Banka sisteminden bağımsız
Ülkenin ekonomik koşulları ve olası krizler düşünülerek fiyat artışında üst barem olarak yüzde 30 oranı belirlendi. Ödeme planlarındaki rakamlar asgari ücret zammı oranında her yıl güncellenecek. Ara ödemenin olduğu finans modeli tercih edilirse, 4 ara ödeme başvuru tarihinden itibaren her yıl bir defa olacak şekilde alınacak.
Yeni nesil konut vizyonu
Proje, İzmir’in sürdürülebilir kalkınma hedefleri doğrultusunda hayata geçirilerek barınma ihtiyacına çözüm sunarken, aynı zamanda kentin sosyal ve ekonomik yapısını da destekleyecek.
Egeşehir Yapı Planlama Müşavirlik ve Teknoloji Anonim Şirketi (Egeşehir AŞ) sosyal donatılarla güçlendirilmiş, nitelikli altyapı sistemleri ile desteklenmiş yapılarla, yeni sosyal konut vizyonuna öncülük edecek.
Proje, afetlere dirençli kent vizyonu için de önemli bir adım olacak. Bölgede imar planına esas jeolojik ve jeoteknik etüt çalışmaları yapıldı ve parseller yapılaşmaya en uygun zeminlerde konumlandırıldı. Mimari projeye esas detaylı zemin etüt çalışmaları ayrıca yapılacak.
Nefes alan binalar
İzmir Büyükşehir Belediyesi, İzmir’i sadece yenilemeyi değil, kenti aynı zamanda yaşanabilir, erişilebilir ve keyifli bir sosyal yaşam merkezi haline getirmeyi amaçlıyor. Sosyal Donatı Alanları kapsamında içinde tırmanma duvarı, park alanları, trambolin, kuru havuz, oyun parkuru bulunan çocuk oyun alanları, fitness salonu, basketbol sahası ve benzeri fonksiyonları bulunan spor alanları, sosyalleşme ve dinlenme alanları, market ve ticari alanlar olacak.

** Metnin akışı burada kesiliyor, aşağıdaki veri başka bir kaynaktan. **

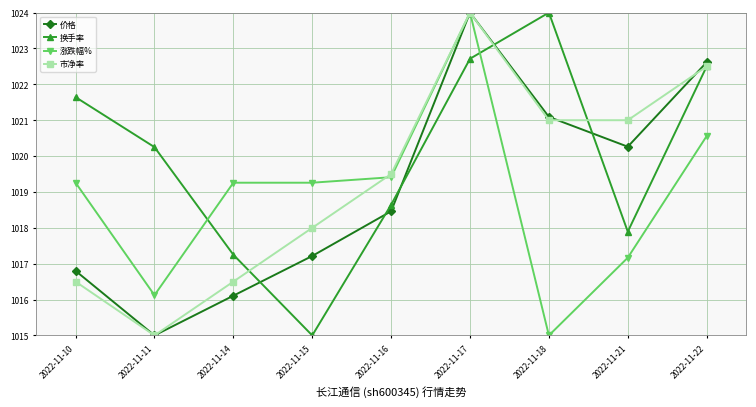

After their last crossing, which series has the higher values: 涨跌幅% or 换手率?

换手率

Doğayla barışık yeşil bir hayat sunulacak ortamda klasik peyzaj anlayışının dışına çıkılarak arazi ile uyumlu çözümler sunulacak. Geniş peyzaj alanları, yürüyüş yolları ile desteklenmiş sosyal donatılarla yaşanabilir bir mahalle kültürü oluşturulacak. Yenilenebilir enerji kaynaklarıyla çevre korunacak, sürdürülebilir bir gelecek için doğa dostu yapılar üretilecek. Daha az enerji harcayan, daha fazla nefes alan binalar inşa edilecek.
Ulaşımı kolay
Hem toplu taşımayla hem özel araçla kolay ulaşım imkanına sahip bir bölgede yapılacak proje alanı raylı sistem İZBAN’ın Egekent 2 durağına 1 buçuk kilometre, Konak merkeze 30 kilometre, Karşıyaka merkeze 16 kilometre, Çiğli’ye 10 kilometre, Menemen’e ise 4 kilometre mesafede yer alıyor.

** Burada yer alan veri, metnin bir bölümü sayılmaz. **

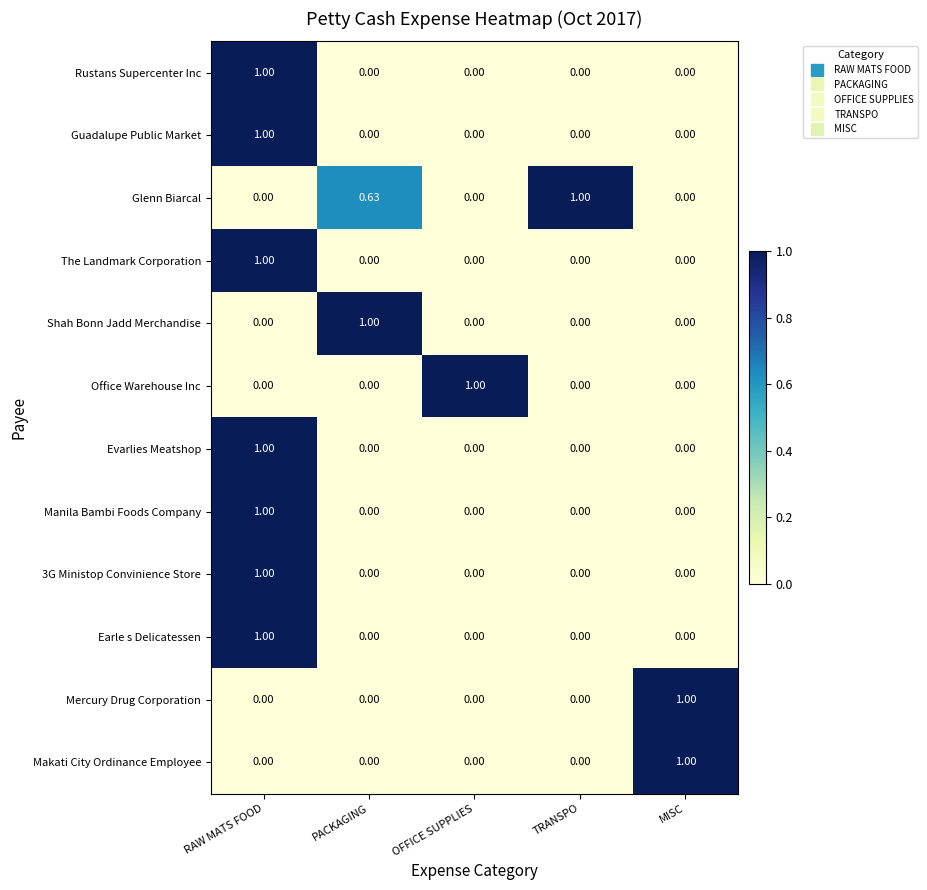

Which category has the highest value in the Guadalupe Public Market series?

RAW MATS FOOD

Çanakkale Yolu, çevre yolu ve yapımı planlanan ikinci çevre yoluyla da konut alanına ulaşılabilecek. Türkiye Cumhuriyeti Devlet Demiryolları (TCDD) tarafından yapımı planlanan Ankara-İzmir Hızlı Tren Projesi kapsamında inşa edilecek istasyon da güçlü ulaşım ağına destek olacak. ESHOT otobüs hattı ve dolmuş hattı, ulaşım ağını tamamlayacak.
İki organize sanayi bölgesi, iki üniversite, Egekent 2 semti ve Menemen ilçe merkezine yakın olan yeni yaşam alanında sağlık, eğitim, ulaşım ve ticaret hizmetlerine hızlı şekilde ulaşılabilecek.

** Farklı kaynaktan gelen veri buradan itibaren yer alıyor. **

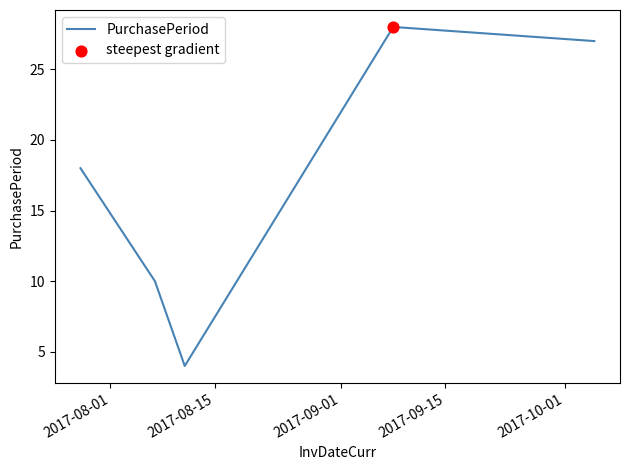

What is the smallest value displayed?

4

Büyükşehir paydaşları ile alanda olacak
İzmir Büyükşehir Belediyesi, konut alanlarının çevresinde paydaşları ile birlikte sosyal yaşam merkezi oluşturacak. Bu kapsamda vatandaşlar Halk Ekmek ile kaliteli ve uygun fiyatlı ekmeğe kolayca ulaşılabilecek. Yuvamız İzmir ile çocuklara güvenli, sıcak ve kaliteli bir eğitim ortamı sağlanacak. Ayrıca Grand Kafe, Kent Lokantası, İzmar da burada bulunacak.
Daire tesliminin ardından, site yönetimi İzmir Büyükşehir Belediyesi’nin paydaşı olan İZELMAN AŞ tarafından yürütülecek. Ayrıca müteahhit firma teslim sonrasında 18 ay boyunca teknik personel aracılığıyla teknik hizmet vermeye devam edecek.